====== RECORDS FOR THIS EXERCISE

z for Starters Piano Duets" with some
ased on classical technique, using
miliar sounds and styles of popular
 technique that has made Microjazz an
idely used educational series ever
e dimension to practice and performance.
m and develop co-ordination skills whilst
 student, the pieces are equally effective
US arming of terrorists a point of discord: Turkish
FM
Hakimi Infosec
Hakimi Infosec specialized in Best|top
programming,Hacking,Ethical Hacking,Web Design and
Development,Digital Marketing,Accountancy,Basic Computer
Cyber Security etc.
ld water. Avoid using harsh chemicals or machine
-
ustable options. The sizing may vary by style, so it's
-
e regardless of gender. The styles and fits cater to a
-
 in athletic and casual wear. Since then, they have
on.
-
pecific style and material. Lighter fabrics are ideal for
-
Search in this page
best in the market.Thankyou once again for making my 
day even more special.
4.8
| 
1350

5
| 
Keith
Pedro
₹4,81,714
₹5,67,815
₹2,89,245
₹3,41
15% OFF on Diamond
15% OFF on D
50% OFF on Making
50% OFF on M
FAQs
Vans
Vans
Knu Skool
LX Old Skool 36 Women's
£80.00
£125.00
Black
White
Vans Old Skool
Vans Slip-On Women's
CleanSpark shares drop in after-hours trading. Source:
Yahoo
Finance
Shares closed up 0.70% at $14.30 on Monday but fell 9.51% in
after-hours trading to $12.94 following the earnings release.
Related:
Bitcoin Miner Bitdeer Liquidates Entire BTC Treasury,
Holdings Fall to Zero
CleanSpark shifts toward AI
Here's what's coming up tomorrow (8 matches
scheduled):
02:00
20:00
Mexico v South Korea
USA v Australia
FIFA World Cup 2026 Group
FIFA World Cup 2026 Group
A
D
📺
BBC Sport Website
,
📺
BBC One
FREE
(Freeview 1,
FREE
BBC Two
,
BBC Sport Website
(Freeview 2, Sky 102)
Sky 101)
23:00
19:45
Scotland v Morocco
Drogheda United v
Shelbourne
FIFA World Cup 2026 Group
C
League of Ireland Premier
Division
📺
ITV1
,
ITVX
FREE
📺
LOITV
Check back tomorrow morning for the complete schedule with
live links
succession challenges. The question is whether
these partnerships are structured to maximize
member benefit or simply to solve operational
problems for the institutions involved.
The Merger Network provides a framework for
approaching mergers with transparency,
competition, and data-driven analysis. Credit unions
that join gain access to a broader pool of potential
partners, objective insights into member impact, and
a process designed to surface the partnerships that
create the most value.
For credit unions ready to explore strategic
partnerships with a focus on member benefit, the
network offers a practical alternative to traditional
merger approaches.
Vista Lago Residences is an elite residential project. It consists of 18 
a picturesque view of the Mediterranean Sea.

============

### INSTRUCTIONS FOR THE TASK:
Beginning with the line that holds "The Merger Network provides a framework for", restate word for word every line down to the end of the data, and only those lines.

### OUTPUT:
The Merger Network provides a framework for
approaching mergers with transparency,
competition, and data-driven analysis. Credit unions
that join gain access to a broader pool of potential
partners, objective insights into member impact, and
a process designed to surface the partnerships that
create the most value.
For credit unions ready to explore strategic
partnerships with a focus on member benefit, the
network offers a practical alternative to traditional
merger approaches.
Vista Lago Residences is an elite residential project. It consists of 18 
a picturesque view of the Mediterranean Sea.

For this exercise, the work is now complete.